Tess feels she and David have nothing in common, but ironically, both Tess and David are writers. Her claim that she’s not precocious is undercut by her powerful emotional intelligence, strong observational skills, and acute psychological characterization of others around her. While she is very intelligent, she is also a teenager, and throughout the novel, Tess lacks the ability to see herself or her situation clearly. Her obsession with her appearance, makeup, and beauty becomes a motif throughout the book, one that is at first crucial to her understanding of herself: “Whatever self-confidence I have comes from the way I look, or at least the way I think I look” (16).
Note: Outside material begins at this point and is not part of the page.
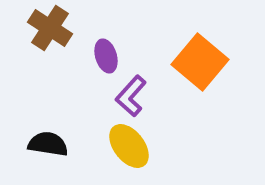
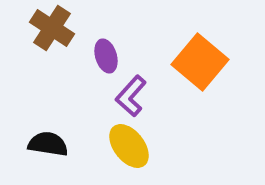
brown cross: moved 2 px right
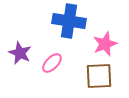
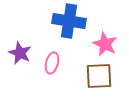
pink star: rotated 25 degrees counterclockwise
pink ellipse: rotated 30 degrees counterclockwise
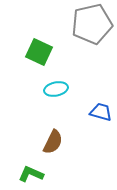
Tess’s thoughts about her appearance and beauty are often entangled with her burgeoning sexuality, another theme throughout the course of the book. Chapter 15, “Roller Coaster,” foreshadows Tess’s job at an amusement park and her relationship with Jimmy Freeze, who knows how to please Tess sexually. In “Roller Coaster,” Tess notes the limits of therapy but fails to acknowledge that writing her letters to Zoe is a form of therapy, a way of working through her grief. While hyper-focused on her appearance, she often lacks self-awareness and fails to see herself clearly. Ironically, she sees those around her with immense clarity, understanding Em’s existential loneliness from only a few words.
Tess’s extensive makeup routine is, on the one hand, totally normal and unremarkable for a teenage girl in the early 2000s. On the other hand, Tess’s full face of makeup is also a coping mechanism, a symbolic mask she wears to shield herself from grief. The juxtaposition of Chapters 6 and 7, “My Face” and “Yours,” puts Tess’s makeup routine in direct conversation with Zoe’s face, further suggesting the connection between Tess’s use of makeup and her grief over Zoe’s death. In Tess’s understanding, true beauty—as she finds in Zoe’s face, and her mother’s face—transcends makeup and is instead about the way a person sees and interprets the world.